[Start Records supplied]
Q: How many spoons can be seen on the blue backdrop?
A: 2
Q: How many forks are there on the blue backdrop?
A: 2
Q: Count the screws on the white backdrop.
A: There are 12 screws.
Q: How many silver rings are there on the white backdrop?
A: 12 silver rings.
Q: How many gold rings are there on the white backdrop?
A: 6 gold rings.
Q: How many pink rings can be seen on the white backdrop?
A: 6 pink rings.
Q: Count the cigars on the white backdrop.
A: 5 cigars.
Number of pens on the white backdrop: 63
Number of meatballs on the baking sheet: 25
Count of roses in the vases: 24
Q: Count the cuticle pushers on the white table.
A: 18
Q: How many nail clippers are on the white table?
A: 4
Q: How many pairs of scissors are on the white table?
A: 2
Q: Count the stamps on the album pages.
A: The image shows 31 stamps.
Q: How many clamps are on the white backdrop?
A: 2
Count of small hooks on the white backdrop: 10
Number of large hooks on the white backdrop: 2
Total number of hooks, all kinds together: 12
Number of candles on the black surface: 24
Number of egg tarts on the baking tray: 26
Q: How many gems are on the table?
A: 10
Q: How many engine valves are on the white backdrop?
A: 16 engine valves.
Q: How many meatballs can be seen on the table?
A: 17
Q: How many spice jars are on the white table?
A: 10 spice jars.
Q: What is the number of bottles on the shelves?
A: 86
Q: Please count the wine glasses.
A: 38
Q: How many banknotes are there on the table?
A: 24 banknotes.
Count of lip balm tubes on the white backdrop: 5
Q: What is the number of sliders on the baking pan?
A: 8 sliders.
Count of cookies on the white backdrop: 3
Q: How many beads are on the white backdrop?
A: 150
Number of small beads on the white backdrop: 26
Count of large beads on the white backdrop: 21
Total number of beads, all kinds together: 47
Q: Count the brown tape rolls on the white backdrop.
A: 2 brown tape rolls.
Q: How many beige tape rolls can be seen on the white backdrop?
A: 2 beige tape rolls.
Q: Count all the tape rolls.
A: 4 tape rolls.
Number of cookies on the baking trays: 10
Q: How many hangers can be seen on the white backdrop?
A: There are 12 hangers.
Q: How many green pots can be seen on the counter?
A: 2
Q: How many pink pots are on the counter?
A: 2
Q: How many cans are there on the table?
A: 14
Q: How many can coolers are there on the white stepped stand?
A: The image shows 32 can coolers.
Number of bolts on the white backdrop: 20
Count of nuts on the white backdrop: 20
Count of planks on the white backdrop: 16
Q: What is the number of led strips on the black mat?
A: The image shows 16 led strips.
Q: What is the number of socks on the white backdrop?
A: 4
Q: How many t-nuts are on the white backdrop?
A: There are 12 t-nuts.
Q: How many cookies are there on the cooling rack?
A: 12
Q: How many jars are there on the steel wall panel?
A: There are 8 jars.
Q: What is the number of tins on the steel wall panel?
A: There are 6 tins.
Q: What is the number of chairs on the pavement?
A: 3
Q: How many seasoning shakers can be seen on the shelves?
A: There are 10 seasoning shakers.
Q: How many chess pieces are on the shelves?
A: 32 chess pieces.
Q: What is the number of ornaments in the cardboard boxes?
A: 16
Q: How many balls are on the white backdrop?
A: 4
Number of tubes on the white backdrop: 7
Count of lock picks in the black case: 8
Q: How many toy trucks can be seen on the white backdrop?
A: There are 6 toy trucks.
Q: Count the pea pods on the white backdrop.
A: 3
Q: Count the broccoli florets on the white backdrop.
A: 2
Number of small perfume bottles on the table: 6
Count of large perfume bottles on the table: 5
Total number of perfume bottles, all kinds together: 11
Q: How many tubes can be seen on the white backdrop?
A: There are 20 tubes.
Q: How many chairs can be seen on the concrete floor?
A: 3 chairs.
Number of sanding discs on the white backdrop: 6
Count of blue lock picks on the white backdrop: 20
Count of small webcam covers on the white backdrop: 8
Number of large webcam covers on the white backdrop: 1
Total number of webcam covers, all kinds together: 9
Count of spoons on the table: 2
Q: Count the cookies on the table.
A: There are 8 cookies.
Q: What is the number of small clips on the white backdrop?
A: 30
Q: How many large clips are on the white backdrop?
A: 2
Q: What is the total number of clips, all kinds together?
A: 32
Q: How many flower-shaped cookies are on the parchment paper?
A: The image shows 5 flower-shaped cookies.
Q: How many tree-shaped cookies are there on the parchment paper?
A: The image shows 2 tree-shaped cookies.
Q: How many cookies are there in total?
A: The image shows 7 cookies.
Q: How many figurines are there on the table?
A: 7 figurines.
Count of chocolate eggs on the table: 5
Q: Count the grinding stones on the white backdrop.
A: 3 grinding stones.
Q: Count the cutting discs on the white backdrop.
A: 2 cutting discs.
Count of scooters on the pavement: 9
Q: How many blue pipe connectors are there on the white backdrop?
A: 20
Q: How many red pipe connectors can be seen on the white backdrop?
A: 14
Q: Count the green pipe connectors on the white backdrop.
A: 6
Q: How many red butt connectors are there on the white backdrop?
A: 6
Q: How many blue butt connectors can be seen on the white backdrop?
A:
[End Records supplied]
Work to be completed: Duplicate the listing word for word, from its first line through the line containing "Number of meatballs on the baking sheet: 25", with both of those lines included.

Exercise response:
Q: How many spoons can be seen on the blue backdrop?
A: 2
Q: How many forks are there on the blue backdrop?
A: 2
Q: Count the screws on the white backdrop.
A: There are 12 screws.
Q: How many silver rings are there on the white backdrop?
A: 12 silver rings.
Q: How many gold rings are there on the white backdrop?
A: 6 gold rings.
Q: How many pink rings can be seen on the white backdrop?
A: 6 pink rings.
Q: Count the cigars on the white backdrop.
A: 5 cigars.
Number of pens on the white backdrop: 63
Number of meatballs on the baking sheet: 25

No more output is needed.